Bubble, bubble, boil and trouble.....
March 15, 2005 12:24 PM   Subscribe

Recent bubbles offer first confirmed desktop plasma generation through sonoluminesence. You remember sonoluminesence right? Responsible for brilliant shrimp, and skinny people...
posted by johnjoe (12 comments total)
 
Ok, so readin ghte article, it states that the bubbles reached a temperature of 15,000 C°, hotter that most stars. So why didn't the lab explode? My understanding of the laws of thermal dynamics is limited to what I was awake for in 2nd year physics, but last I checked, when you heat something up that much, that rapidly, you end up with energy being expended in some manner, usually in the form of a gas expanding. Are they saying that it all got converted to light and just flashed breifly with no sudden expanse of the liquid or gas? Generally, you heat up something, and it will expand. I'm just saying. Some more up on the whole deal got something for me to smack my forehead with?
posted by daq at 12:43 PM on March 15, 2005


The bubbles are very hot, but also very, very small.
posted by blue mustard at 12:46 PM on March 15, 2005


Very, very small.
posted by TwelveTwo at 12:50 PM on March 15, 2005


Average!
posted by freebird at 1:02 PM on March 15, 2005


First link seems to be broken.........
posted by krash2fast at 1:46 PM on March 15, 2005


My summary and thoughts on a previous post on the Oak Ridge results.
posted by fatllama at 2:27 PM on March 15, 2005


daq, the liquid is actually chilled to very near freezing. The bubbles are far from thermal equilibrium, so the high temperatures only exist in tiny places for billionths of a second. You have the cause/effect relationship here backwards: the heat is generated by compressing the bubbles with sound waves. The flashes of light account for a small portion of the energy involved, but are nearly coincident with the acoustic collapse.

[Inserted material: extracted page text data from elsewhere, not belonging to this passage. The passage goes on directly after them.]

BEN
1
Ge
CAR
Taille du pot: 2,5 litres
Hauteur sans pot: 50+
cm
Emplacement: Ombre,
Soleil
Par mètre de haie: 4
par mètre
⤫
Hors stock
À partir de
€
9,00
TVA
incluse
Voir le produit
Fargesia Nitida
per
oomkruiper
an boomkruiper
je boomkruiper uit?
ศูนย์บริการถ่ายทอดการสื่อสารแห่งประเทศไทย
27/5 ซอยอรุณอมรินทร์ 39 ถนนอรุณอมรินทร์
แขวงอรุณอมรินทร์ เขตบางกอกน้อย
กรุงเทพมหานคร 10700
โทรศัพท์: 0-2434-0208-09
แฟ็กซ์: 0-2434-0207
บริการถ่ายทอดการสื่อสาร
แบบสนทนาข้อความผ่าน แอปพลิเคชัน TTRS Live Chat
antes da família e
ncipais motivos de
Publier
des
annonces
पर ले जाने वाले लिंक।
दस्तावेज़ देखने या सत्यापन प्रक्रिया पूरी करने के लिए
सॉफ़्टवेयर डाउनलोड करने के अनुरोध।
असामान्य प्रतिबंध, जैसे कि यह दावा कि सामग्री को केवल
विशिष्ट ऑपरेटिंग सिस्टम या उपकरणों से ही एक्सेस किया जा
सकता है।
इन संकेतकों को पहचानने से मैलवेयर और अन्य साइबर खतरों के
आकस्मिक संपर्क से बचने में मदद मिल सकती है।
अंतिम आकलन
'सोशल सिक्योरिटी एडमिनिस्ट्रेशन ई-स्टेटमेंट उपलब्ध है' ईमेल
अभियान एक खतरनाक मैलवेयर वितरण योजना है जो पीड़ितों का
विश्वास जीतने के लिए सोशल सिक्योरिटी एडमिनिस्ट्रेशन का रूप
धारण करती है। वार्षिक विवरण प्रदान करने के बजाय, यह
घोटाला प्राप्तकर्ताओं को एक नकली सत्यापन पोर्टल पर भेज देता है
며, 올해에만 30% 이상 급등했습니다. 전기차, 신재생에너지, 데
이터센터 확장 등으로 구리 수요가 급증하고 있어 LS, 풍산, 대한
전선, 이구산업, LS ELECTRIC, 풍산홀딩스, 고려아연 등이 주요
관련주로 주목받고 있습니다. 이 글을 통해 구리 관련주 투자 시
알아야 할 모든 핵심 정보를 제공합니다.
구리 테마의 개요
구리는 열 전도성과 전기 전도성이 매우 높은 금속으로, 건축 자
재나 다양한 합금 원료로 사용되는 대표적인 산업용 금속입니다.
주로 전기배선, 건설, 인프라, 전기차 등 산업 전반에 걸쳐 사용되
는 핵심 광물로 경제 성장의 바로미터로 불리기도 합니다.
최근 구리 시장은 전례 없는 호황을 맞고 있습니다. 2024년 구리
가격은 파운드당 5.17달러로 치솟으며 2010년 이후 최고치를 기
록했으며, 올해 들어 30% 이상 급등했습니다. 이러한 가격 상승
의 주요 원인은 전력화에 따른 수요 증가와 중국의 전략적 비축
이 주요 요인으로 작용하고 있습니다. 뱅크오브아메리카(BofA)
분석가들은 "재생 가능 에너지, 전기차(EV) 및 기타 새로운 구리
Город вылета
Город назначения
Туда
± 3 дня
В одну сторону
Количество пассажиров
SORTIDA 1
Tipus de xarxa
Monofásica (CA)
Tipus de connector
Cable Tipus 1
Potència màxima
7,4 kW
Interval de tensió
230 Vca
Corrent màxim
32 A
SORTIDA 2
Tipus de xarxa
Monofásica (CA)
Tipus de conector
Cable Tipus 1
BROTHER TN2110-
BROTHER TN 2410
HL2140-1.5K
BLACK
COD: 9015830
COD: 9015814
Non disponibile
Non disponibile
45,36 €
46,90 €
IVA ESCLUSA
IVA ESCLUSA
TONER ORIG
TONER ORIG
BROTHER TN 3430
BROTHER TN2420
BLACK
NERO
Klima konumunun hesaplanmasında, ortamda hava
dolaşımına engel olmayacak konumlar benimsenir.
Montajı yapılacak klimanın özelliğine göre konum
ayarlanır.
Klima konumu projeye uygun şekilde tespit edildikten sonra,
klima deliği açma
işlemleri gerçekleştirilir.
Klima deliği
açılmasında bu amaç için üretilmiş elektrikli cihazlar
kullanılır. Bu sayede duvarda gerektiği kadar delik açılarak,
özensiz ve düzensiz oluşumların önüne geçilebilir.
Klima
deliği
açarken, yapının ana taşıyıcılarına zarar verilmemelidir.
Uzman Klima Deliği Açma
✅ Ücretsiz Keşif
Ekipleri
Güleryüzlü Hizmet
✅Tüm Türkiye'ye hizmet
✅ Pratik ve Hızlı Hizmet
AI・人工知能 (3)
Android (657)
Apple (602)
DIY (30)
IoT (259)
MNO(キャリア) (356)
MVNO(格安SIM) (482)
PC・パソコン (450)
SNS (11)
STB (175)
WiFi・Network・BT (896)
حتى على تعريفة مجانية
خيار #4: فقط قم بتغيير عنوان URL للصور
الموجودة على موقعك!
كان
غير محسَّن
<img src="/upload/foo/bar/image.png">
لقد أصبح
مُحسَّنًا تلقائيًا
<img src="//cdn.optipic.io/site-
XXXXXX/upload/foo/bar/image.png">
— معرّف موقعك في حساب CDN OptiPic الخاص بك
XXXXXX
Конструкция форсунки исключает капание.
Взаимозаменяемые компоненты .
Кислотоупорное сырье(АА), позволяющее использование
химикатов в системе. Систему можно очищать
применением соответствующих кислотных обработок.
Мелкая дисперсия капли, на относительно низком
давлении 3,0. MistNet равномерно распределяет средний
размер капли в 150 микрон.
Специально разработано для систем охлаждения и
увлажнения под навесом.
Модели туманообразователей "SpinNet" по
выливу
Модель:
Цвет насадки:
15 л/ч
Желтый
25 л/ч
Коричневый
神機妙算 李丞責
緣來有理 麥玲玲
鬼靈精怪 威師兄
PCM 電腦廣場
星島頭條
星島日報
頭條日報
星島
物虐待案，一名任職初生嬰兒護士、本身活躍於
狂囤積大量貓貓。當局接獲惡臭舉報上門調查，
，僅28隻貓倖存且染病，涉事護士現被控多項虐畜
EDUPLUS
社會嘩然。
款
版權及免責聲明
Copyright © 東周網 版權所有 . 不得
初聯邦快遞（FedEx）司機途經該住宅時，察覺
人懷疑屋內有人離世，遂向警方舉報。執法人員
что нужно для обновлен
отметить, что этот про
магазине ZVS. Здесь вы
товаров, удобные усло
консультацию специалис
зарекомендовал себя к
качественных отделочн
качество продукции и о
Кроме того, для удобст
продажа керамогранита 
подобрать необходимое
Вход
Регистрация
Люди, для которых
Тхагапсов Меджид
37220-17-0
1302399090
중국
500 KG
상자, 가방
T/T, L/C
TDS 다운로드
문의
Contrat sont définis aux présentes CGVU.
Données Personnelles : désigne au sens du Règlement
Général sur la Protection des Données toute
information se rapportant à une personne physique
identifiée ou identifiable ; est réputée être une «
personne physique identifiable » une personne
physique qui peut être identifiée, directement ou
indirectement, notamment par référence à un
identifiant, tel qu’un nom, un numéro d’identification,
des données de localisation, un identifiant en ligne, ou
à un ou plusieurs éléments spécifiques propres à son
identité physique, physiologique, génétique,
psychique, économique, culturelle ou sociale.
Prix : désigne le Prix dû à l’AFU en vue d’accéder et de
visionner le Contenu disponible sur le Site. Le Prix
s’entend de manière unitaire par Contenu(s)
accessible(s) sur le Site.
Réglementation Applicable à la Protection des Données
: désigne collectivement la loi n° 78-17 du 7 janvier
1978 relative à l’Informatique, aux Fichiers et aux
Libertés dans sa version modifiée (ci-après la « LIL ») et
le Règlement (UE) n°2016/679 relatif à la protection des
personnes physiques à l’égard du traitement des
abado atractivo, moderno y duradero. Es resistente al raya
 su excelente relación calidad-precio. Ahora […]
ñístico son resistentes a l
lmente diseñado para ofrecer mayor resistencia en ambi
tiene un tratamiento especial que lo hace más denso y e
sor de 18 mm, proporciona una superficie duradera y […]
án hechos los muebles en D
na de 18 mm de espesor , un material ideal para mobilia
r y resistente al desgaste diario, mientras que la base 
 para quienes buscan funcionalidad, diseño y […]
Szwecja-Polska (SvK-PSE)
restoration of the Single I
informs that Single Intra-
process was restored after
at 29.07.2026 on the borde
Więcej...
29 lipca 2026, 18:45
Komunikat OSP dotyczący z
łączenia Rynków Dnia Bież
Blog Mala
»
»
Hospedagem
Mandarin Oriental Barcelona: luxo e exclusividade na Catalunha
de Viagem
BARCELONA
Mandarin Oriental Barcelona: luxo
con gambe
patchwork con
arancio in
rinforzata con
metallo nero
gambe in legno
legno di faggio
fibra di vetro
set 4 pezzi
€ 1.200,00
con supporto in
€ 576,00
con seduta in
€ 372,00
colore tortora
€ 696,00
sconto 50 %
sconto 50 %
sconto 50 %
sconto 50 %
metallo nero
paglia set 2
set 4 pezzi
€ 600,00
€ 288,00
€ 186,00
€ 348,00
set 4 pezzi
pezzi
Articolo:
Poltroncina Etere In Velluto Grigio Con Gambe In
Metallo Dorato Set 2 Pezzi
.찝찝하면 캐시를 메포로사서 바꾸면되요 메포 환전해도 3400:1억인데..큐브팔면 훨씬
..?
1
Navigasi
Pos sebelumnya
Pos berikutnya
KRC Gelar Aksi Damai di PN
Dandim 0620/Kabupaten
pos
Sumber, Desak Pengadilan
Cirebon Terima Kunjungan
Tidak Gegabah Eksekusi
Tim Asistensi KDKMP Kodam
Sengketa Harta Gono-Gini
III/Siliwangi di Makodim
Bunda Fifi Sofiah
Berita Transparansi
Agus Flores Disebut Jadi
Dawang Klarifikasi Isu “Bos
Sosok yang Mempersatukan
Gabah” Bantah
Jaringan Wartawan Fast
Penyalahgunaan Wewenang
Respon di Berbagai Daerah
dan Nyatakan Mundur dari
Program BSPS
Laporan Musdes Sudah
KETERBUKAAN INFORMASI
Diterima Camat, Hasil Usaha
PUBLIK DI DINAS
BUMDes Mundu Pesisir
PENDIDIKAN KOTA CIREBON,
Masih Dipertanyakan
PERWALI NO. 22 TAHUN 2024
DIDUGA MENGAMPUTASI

In principle, one extracts energy from this system not by directly tapping the heat from the bubbles but fromhot neutrons and fusion by-products that might result at those high temperatures.
posted by fatllama at 2:34 PM on March 15, 2005


The first link still works for me, but, for those interested, another good description of the results
is available at sciencenews.

Oh, and apologies for the misspellings in the original post, it's sonoluminescence, not sonoluminesence.

I recognize this is a bit sciencenewsfilterish, but how cool is plasma generated from sonic resonance?
While not as wow-factor as the somewhat controversial Taleyarkhan papers claiming observation of fusion (cf. the post fatllama links to) the clear signal of ionization is significant in its own right. It's nice that it also offers some cheer to the sonolumi fusion hopefuls.
posted by johnjoe at 3:11 PM on March 15, 2005


Yes, I agree that this is very cool.
posted by buriednexttoyou at 3:34 PM on March 15, 2005


It's so cool....
....it's HELLA COOL!!!
posted by The Infamous Jay at 4:39 PM on March 15, 2005


I don't mean to burst your bubble, but...
;)

This is incredibly cool (hot)!! I've always been fascinated by supercavitation (think superfast - 200+mph torpedoes), but never considered cavitation by other than purely mechanical means.

Super duper neato!
posted by zerokey at 5:14 PM on March 15, 2005


Yeah, bubble fusion. To me this seems like the path we should be going down towards getting fusion working as a power source. Not these googol-billion dollar tokamaks with frikkin' laser beams. I want my Mr. Fusion.